__Task details__. The reply should be the records repeated exactly, without any images.

------------------------------------------------------------

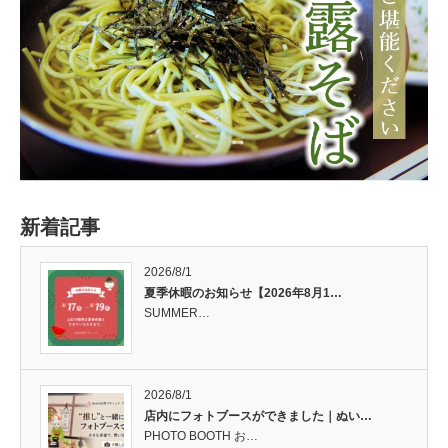
新着記事
2026/8/1
夏季休暇のお知らせ【2026年8月1…
SUMMER…
2026/8/1
店内にフォトブースができました｜ぬい…
PHOTO BOOTH お…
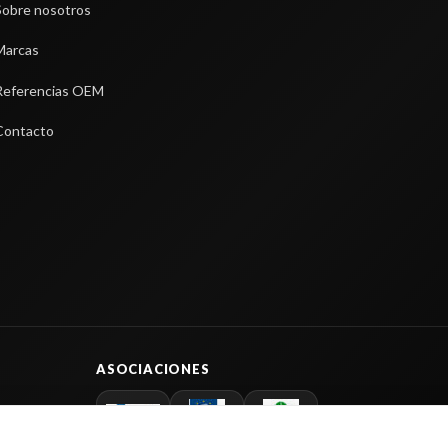
Sobre nosotros
Marcas
Referencias OEM
Contacto
ASOCIACIONES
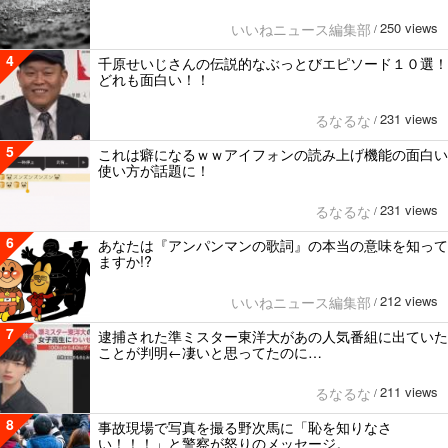
250 views
いいねニュース編集部
/
4
千原せいじさんの伝説的なぶっとびエピソード１０選！
どれも面白い！！
231 views
るなるな
/
5
これは癖になるｗｗアイフォンの読み上げ機能の面白い
使い方が話題に！
231 views
るなるな
/
6
あなたは『アンパンマンの歌詞』の本当の意味を知って
ますか!?
212 views
いいねニュース編集部
/
7
逮捕された準ミスター東洋大があの人気番組に出ていた
ことが判明←凄いと思ってたのに…
211 views
るなるな
/
8
事故現場で写真を撮る野次馬に「恥を知りなさ
い！！！」と警察が怒りのメッセージ。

------------------------------------------------------------

__Solution to the exercise__.
新着記事
2026/8/1
夏季休暇のお知らせ【2026年8月1…
SUMMER…
2026/8/1
店内にフォトブースができました｜ぬい…
PHOTO BOOTH お…
Sobre nosotros
Marcas
Referencias OEM
Contacto
ASOCIACIONES
250 views
いいねニュース編集部
/
4
千原せいじさんの伝説的なぶっとびエピソード１０選！
どれも面白い！！
231 views
るなるな
/
5
これは癖になるｗｗアイフォンの読み上げ機能の面白い
使い方が話題に！
231 views
るなるな
/
6
あなたは『アンパンマンの歌詞』の本当の意味を知って
ますか!?
212 views
いいねニュース編集部
/
7
逮捕された準ミスター東洋大があの人気番組に出ていた
ことが判明←凄いと思ってたのに…
211 views
るなるな
/
8
事故現場で写真を撮る野次馬に「恥を知りなさ
い！！！」と警察が怒りのメッセージ。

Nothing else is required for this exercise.